Date Published: 06/29/2009
I remember the consternation among the adults in the Baptist church in which I grew up when John Kennedy was running for president in 1960. I was in junior high and just old enough to be aware that they thought a Roman Catholic President would be unwelcome if not dangerous. As the campaign unfolded, John Kennedy assured the electorate that his religion would not affect how he governed the country. His American values would supersede his Catholic values. I’m sure some Catholic leaders at the time wondered if Catholic values influenced his private life either.
One sign of the cultural shift in the United States in the past 50 years is how many Baptists and Catholics now see each other as allies rather than rivals in the public arena. If anyone in 1960 would have predicted that five Roman Catholics would be seated on the Supreme Court and a sixth nominated in 2009, they would not have been taken seriously.
The Christian Century (June 30, 2009, p. 17) reported that some of Sonia Sotomayor’s friends have said “she does not belong to a parish and is not a frequent churchgoer.” The New York Times (May 31) wrote she “may be what religious scholars call a ‘cultural Catholic,’ … as are many U.S. Catholics who are raised in the faith and influenced by its values but not active in church.” Perhaps that description whole have somewhat assured the people in my Baptist home church in 1960, but today it would probably be a source of doubt and anxiety.
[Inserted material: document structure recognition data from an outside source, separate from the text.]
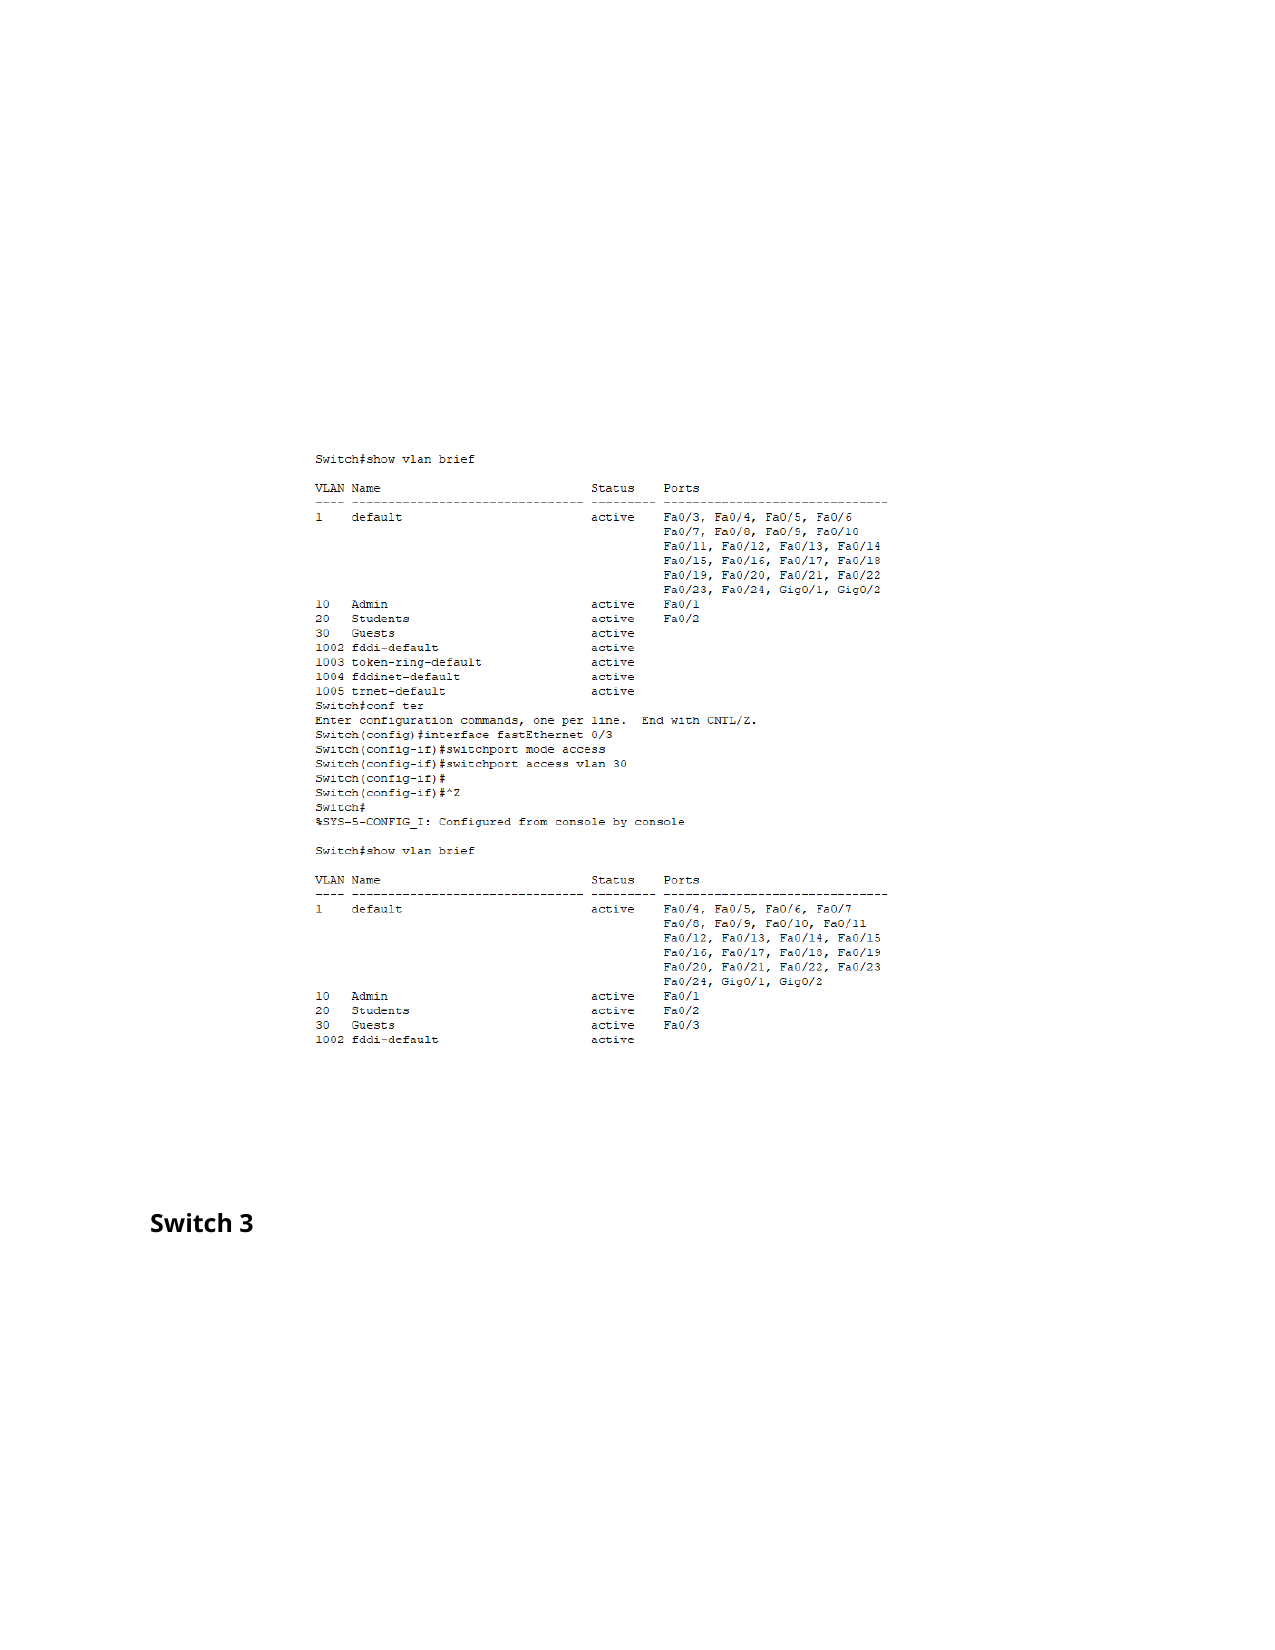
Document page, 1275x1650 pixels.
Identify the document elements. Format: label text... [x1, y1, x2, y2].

text Switch 3 [150, 1206, 1125, 1240]
picture [314, 444, 964, 1049]
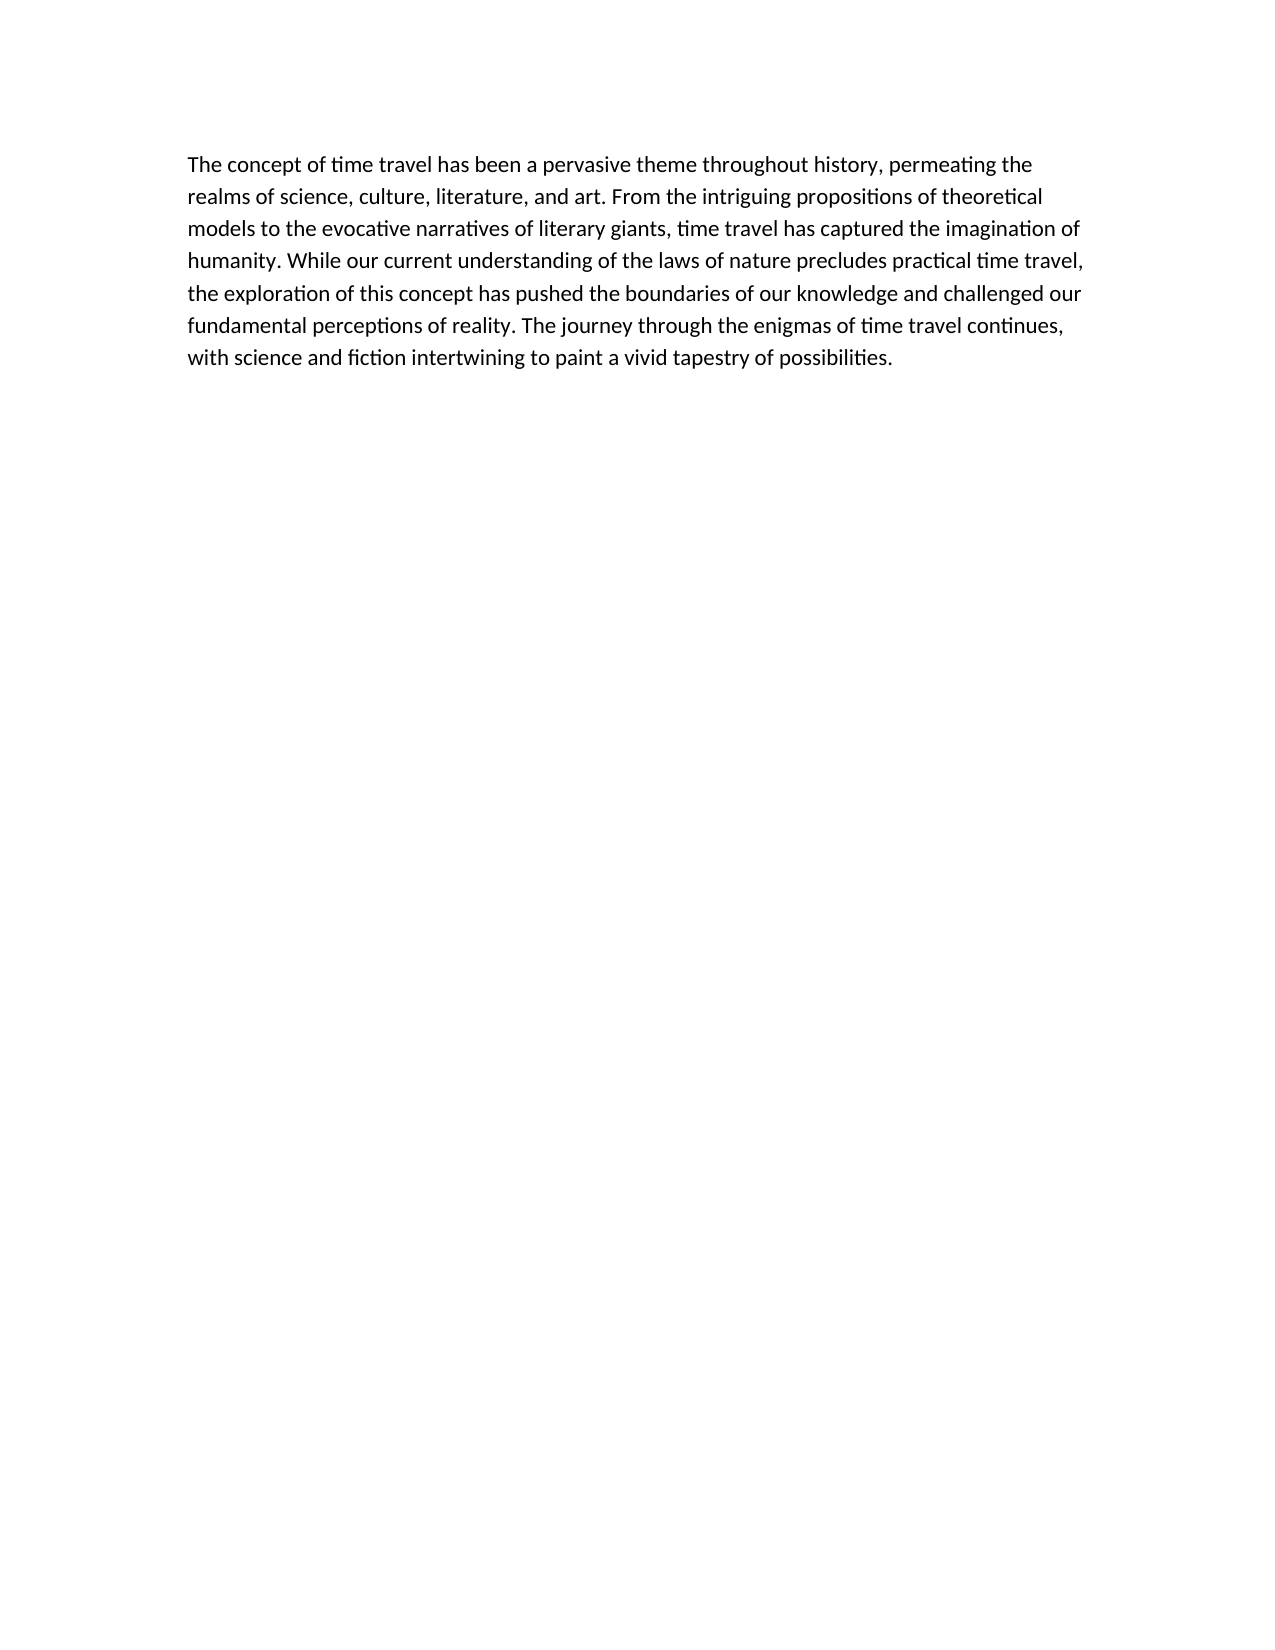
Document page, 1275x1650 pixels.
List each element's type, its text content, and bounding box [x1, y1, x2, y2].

text The concept of time travel has been a pervasive theme throughout history, permeating the realms of science, culture, literature, and art. From the intriguing propositions of theoretical models to the evocative narratives of literary giants, time travel has captured the imagination of humanity. While our current understanding of the laws of nature precludes practical time travel, the exploration of this concept has pushed the boundaries of our knowledge and challenged our fundamental perceptions of reality. The journey through the enigmas of time travel continues, with science and fiction intertwining to paint a vivid tapestry of possibilities. [187, 150, 1087, 371]
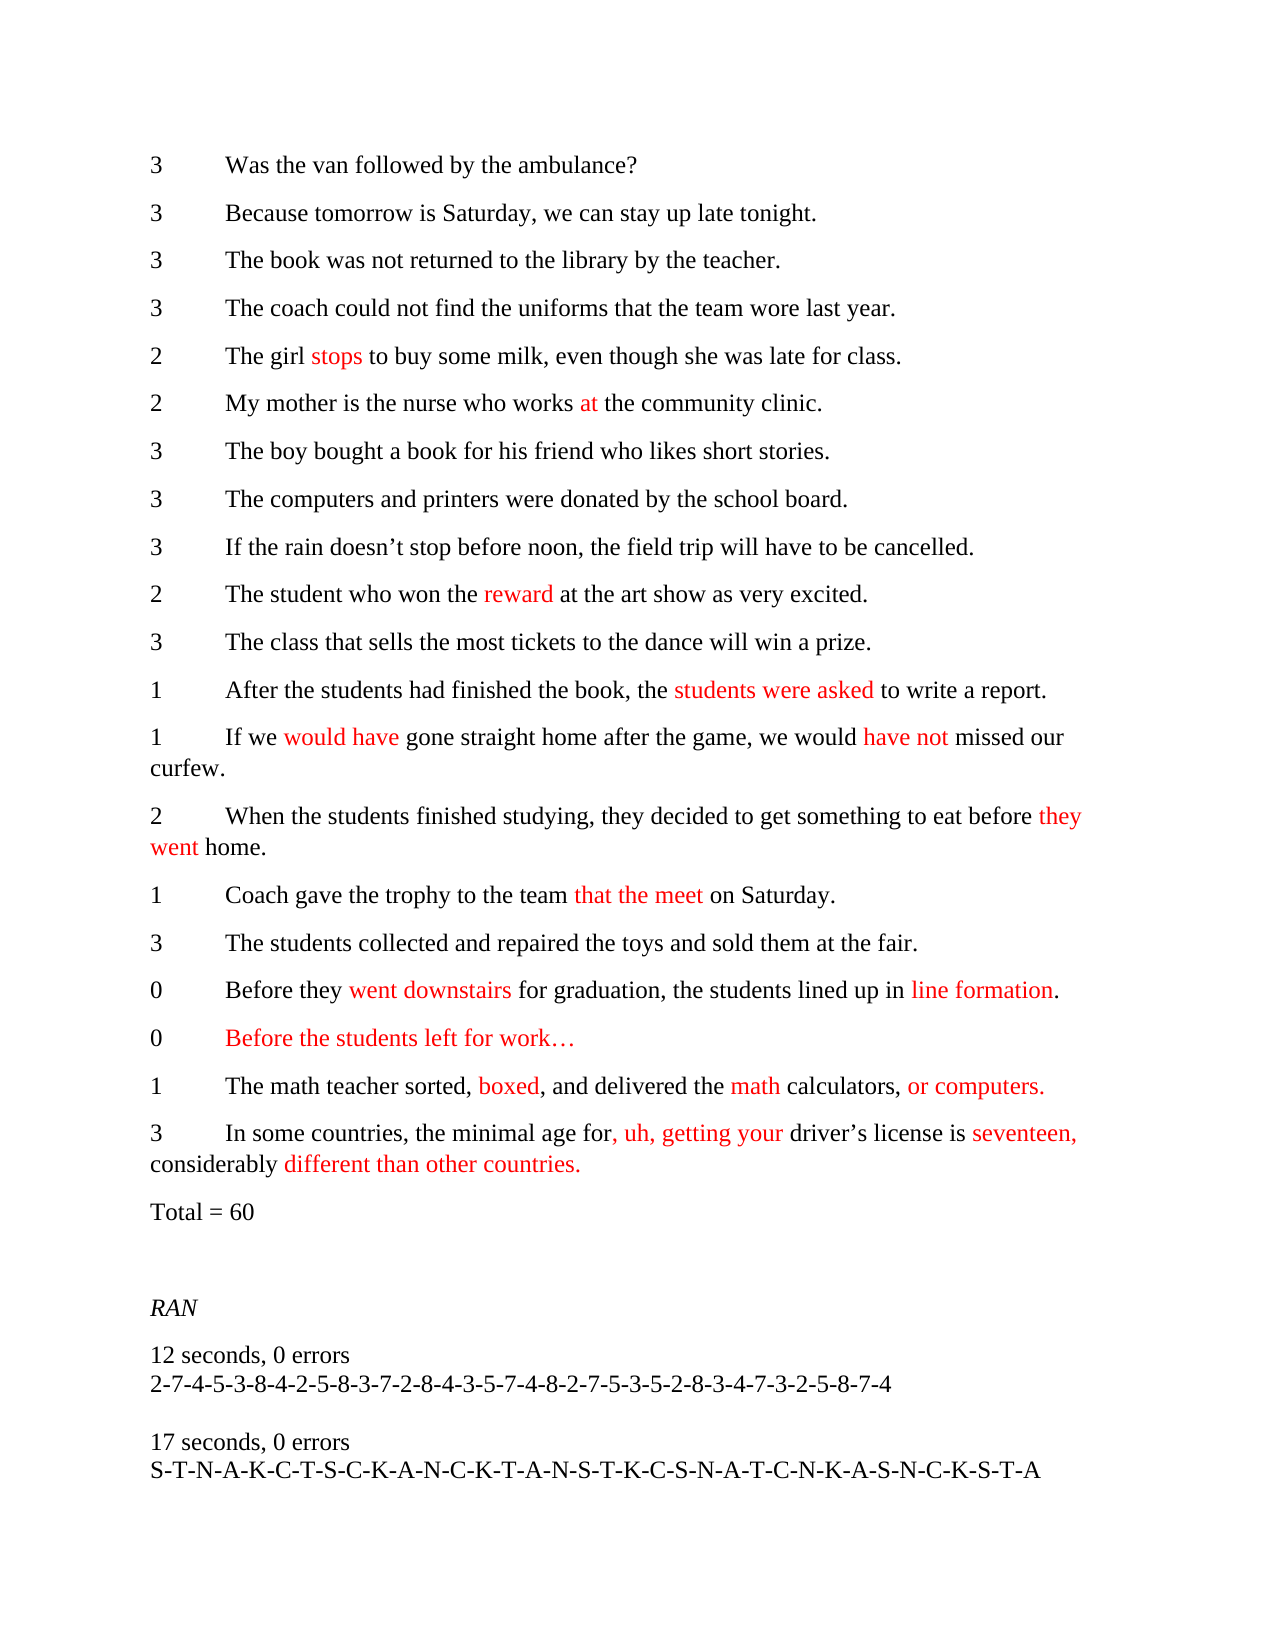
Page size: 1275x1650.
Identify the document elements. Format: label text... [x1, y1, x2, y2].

text 3 The class that sells the most tickets to the dance will win a prize. [150, 627, 1125, 656]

They’d feel a lot closer kinship with a practicing Catholic.
I have no intention in commenting on Sonia Sotomayor’s nomination to the Supreme Court. Rather, I am struck by the phrase: “raised in the faith and influenced by its values but not active in church.” This strikes me as another description of the secular people that I wrote about in my previous post. Especially in an area like Dallas, with its plethora of churches, a lot of people were inoculated as children by the church in a way that protected them from authentic, adult faith. They might even enjoy dipping into church for some special occasions as a kind of cultural artifact, evoking nostalgia or comfort, but life does not flow from faith.
In my 34 years of ordained ministry, I have been increasingly concerned about people who are fairly active church members but treat their faith and the church as one of several avocations rather than the center around which all of life revolves. Church activities are cultural artifacts that reinforce rather than challenge complacency.
There are not only cultural Catholics, there are also cultural Baptist, Methodists, Lutherans, Presbyterians, Episcopalians, and yes, even cultural Disciples of Christ. But few people younger than 50 regard these identifies as particularly significant. If they are active in a congregation, they do so because it fits them more than that they were born into it. Secular people may still describe themselves as Baptists (or whatever denominational tradition in which they were inoculated as children) even though they have little if any involvement with a community of faith or even with God.
To think of evangelism and church growth as equivalent or interchangeable may only reinforce diluted cultural religion. What is needed is an invitation to center life around an intimate faith relationship with Jesus and a community of people who share that identity.